In Russell, Dinwiddie and LeVert, Brooklyn has three backcourt playmakers who have taken over games and hit high-pressure shots in crunch time. LeVert looked like he was becoming The Guy for the Nets before his injury, and before Russell's All-Star turn, it was not uncommon here to find yourself in a debate centered around him and Dinwiddie. Even now, despite Russell's ridiculous run of shot-making that started in January, Dinwiddie has been more efficient this season in pick-and-roll, isolation and overall. If the three of them find a place of cohesion, in which they make each other better, get their fair share of Brooklyn's possessions and never let opposing defenses off the hook, this team could scare the hell out of a higher seed. The Nets rank only 18th in offensive rating, but they space the floor, put immense pressure on the rim and make opponents work to close out to their shooters.
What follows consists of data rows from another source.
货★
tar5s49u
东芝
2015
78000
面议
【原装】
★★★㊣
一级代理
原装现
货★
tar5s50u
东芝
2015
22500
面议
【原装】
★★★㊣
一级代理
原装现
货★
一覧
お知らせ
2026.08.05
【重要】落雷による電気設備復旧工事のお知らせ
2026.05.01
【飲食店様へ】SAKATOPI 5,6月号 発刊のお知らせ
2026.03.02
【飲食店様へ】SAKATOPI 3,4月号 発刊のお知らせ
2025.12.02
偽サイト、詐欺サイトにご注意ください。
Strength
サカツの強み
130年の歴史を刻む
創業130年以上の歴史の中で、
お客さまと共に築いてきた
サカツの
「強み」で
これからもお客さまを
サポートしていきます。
Should LeVert and Dinwiddie reach their respective pre-injury levels of production, they will be hard to stop.
It might be unreasonable, however, to expect LeVert to get back to where he was. He has shot 32.4 percent in the seven games since his return, and he went scoreless for the first time since his rookie season on Wednesday against Washington. In a cruel twist, it was also his bobblehead night. If we are going to see something close to the ideal version of this Brooklyn team, he will have to fully regain his feel for the game, without disrupting Russell, as Dinwiddie tries to shake off his own rust. This is not to say that the Nets are about to have a Celtics-like too much talent problem -- shoutout to Scary Terry! -- but coach Kenny Atkinson will be walking a tightrope with his rotation. Atkinson's main priority in between now and in the playoffs is winning games, but he must do that while getting these guys accustomed to playing with each other and figuring out how to stagger them.
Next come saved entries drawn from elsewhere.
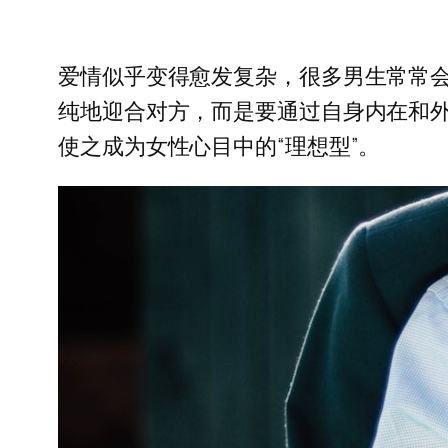
爱情似乎变得愈发复杂，很多男生常常
纯地迎合对方，而是要通过自身内在和
使之成为女性心目中的“理想型”。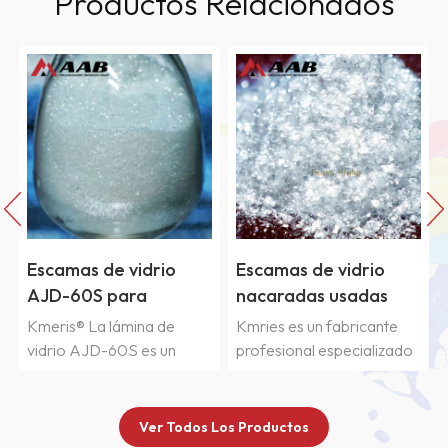
Productos Relacionados
Escamas de vidrio
Polvo de sílice fundida
nacaradas usadas
de alto rendimiento -
AWY-100S
RG600
Kmries es un fabricante
El polvo de sílice fundida
profesional especializado
es un material en polvo de
en escamas de vidrio para
dióxido de silicio amorfo
pigmentos con efecto
elaborado fundiendo
nacarado. Nuestras
cuarzo natural en cuarzo
Ver Todos Los Productos
escamas de vidrio
amorfo mediante fusión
| Before Caris LeVert's injury | PTS | FGA | MIN | USG% |
|---|---|---|---|---|
D'Angelo Russell | 16.8 | 14.9 | 27.3 | 27.4 |
| Spencer Dinwiddie | 13.9 | 10.6 | 27.1 | 20.5 |
Caris LeVert | 18.4 | 14.6 | 29.7 | 26.0 |
| Since Caris LeVert's injury | PTS | FGA | MIN | USG% |
|---|---|---|---|---|
D'Angelo Russell | 21.8 | 19.1 | 31.1 | 30.7 |
| Spencer Dinwiddie | 18.5 | 12.8 | 29.1 | 25.3 |
Caris LeVert | 8.9 | 10.6 | 23.6 | 23.4 |
In a perfect world, the Nets would be able to experiment with various lineup combinations, tell the players they were open-minded about how this will work and let everything work itself out over time. Time, however, is not a luxury they will be afforded. Brooklyn's next six games -- against Charlotte (7:30 p.m. ET on Friday -- watch on fuboTV), Miami, Dallas, Cleveland, Atlanta and Detroit -- feel vital because of the hellish stretch that awaits afterward. In mid-March, the Nets will go on a road trip that feels like some sort of punishment: Oklahoma City, Utah, the Clippers, Sacramento, the Lakers, Portland and Philadelphia. They will then play the Celtics, Bucks, Raptors, Bucks (again!) and Pacers before finishing their season against the Heat.
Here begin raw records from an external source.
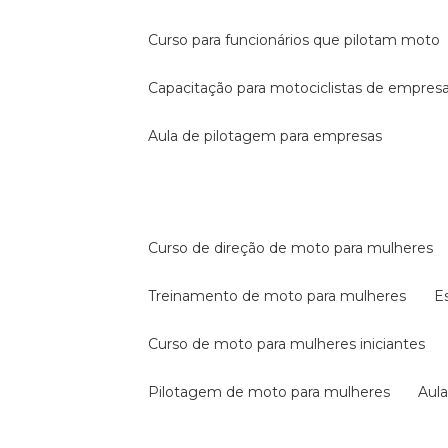
curso para funcionários que pilotam moto
capacitação para motociclistas de empres
aula de pilotagem para empresas
curso de direção de moto para mulheres
treinamento de moto para mulheres
curso de moto para mulheres iniciantes
pilotagem de moto para mulheres
au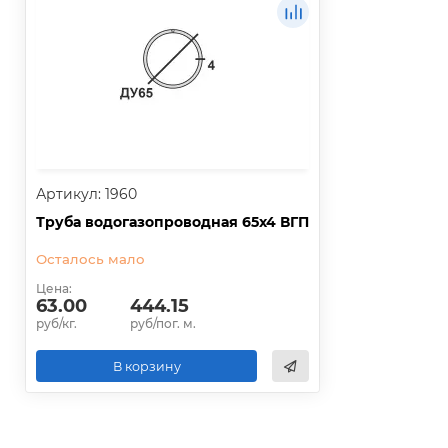
Артикул: 1960
Труба водогазопроводная 65х4 ВГП
Осталось мало
Цена:
63.00
444.15
руб/кг.
руб/пог. м.
В корзину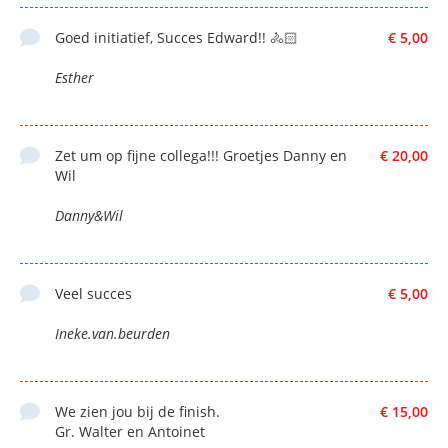
Goed initiatief, Succes Edward!! 🚴🏻
€ 5,00
Esther
Zet um op fijne collega!!! Groetjes Danny en
€ 20,00
Wil
Danny&Wil
Veel succes
€ 5,00
Ineke.van.beurden
We zien jou bij de finish.
€ 15,00
Gr. Walter en Antoinet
As brutal as the schedule is, Brooklyn has no choice but to look at it as an opportunity to get ready for the playoffs, where no wins will be easy and it will need possession-by-possession sharpness that isn't always required in the regular season. Being at full strength at least gives the Nets a better chance to survive this stretch, and their year so far has been defined by rising to the occasion. All season long, they have overcome adversity, used depth as a strength and played with the spirit you only see with teams that are more than the sum of their parts. Days before his surgery, Dinwiddie said their resilience has become their identity and "breeds an intrasquad confidence." Let's see how far that takes them.